- [EXTRACTED ENTRIES]:
****************************************

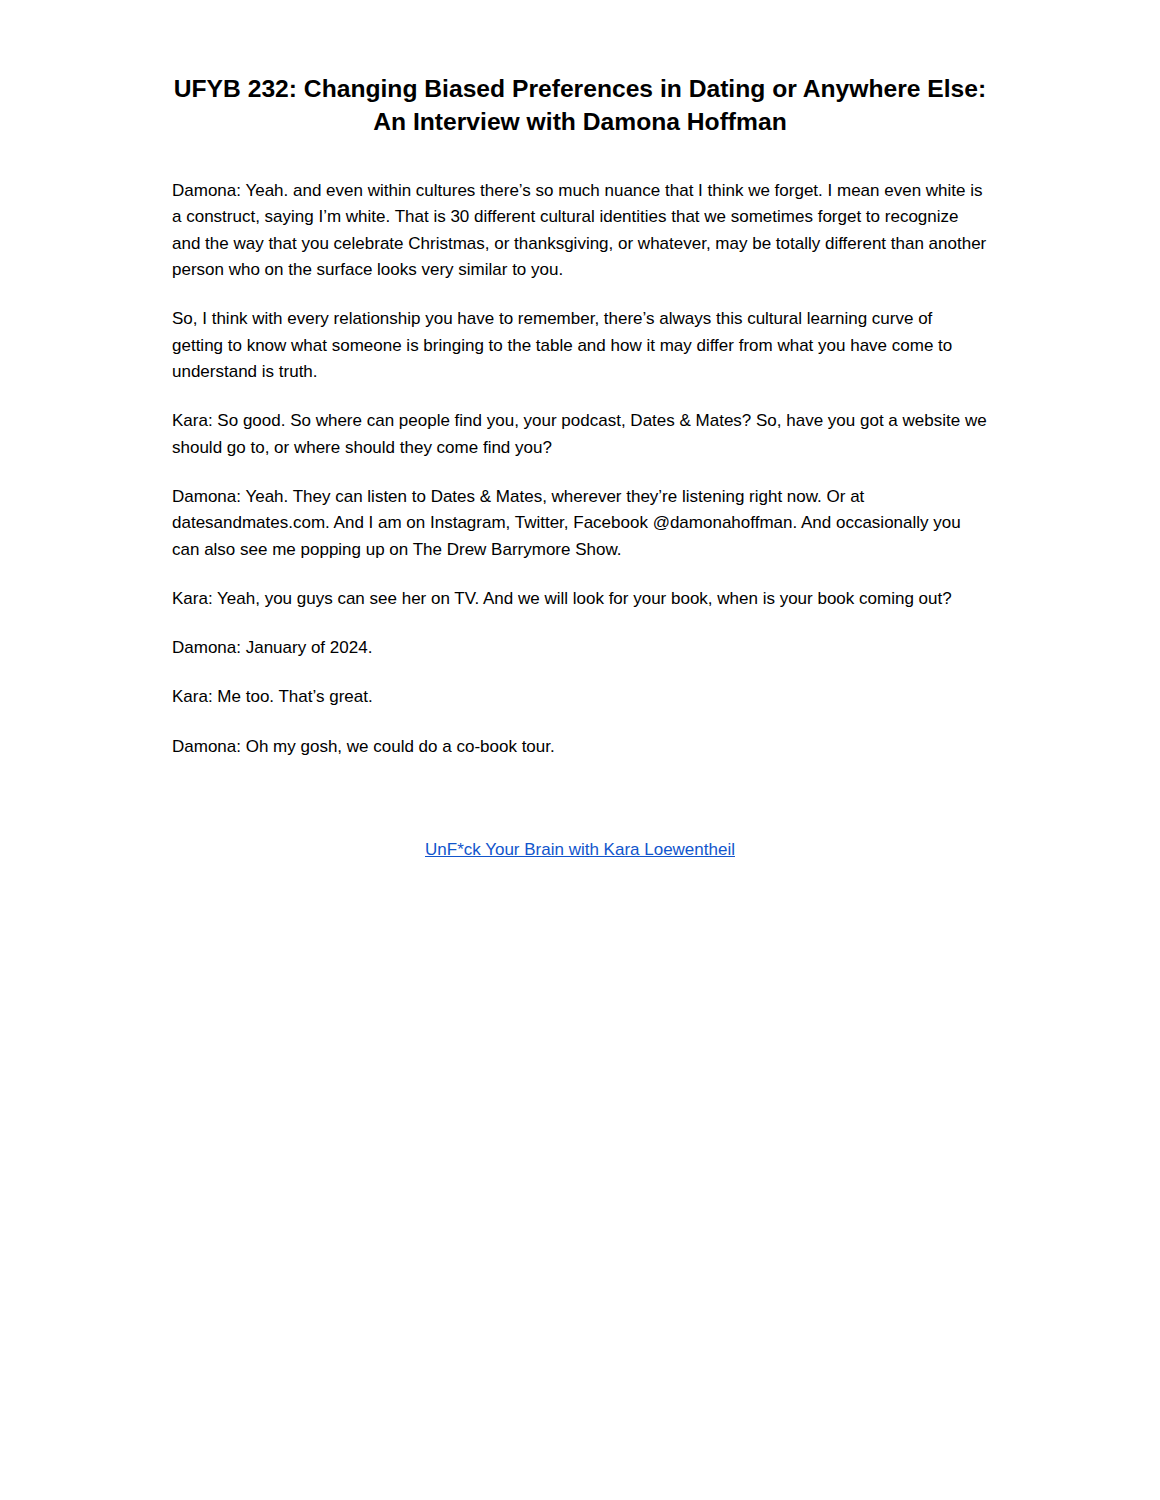UFYB 232: Changing Biased Preferences in Dating or Anywhere Else: An Interview with Damona Hoffman
Damona: Yeah. and even within cultures there’s so much nuance that I think we forget. I mean even white is a construct, saying I’m white. That is 30 different cultural identities that we sometimes forget to recognize and the way that you celebrate Christmas, or thanksgiving, or whatever, may be totally different than another person who on the surface looks very similar to you.
So, I think with every relationship you have to remember, there’s always this cultural learning curve of getting to know what someone is bringing to the table and how it may differ from what you have come to understand is truth.
Kara: So good. So where can people find you, your podcast, Dates & Mates? So, have you got a website we should go to, or where should they come find you?
Damona: Yeah. They can listen to Dates & Mates, wherever they’re listening right now. Or at datesandmates.com. And I am on Instagram, Twitter, Facebook @damonahoffman. And occasionally you can also see me popping up on The Drew Barrymore Show.
Kara: Yeah, you guys can see her on TV. And we will look for your book, when is your book coming out?
Damona: January of 2024.
Kara: Me too. That’s great.
Damona: Oh my gosh, we could do a co-book tour.
UnF*ck Your Brain with Kara Loewentheil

****************************************

- [WHAT THE TASK REQUIRES]:
Your answer should be the lines of the records that include the word "come".

- [ANSWER TO THIS PROBLEM]:
So, I think with every relationship you have to remember, there’s always this cultural learning curve of getting to know what someone is bringing to the table and how it may differ from what you have come to understand is truth.
Kara: So good. So where can people find you, your podcast, Dates & Mates? So, have you got a website we should go to, or where should they come find you?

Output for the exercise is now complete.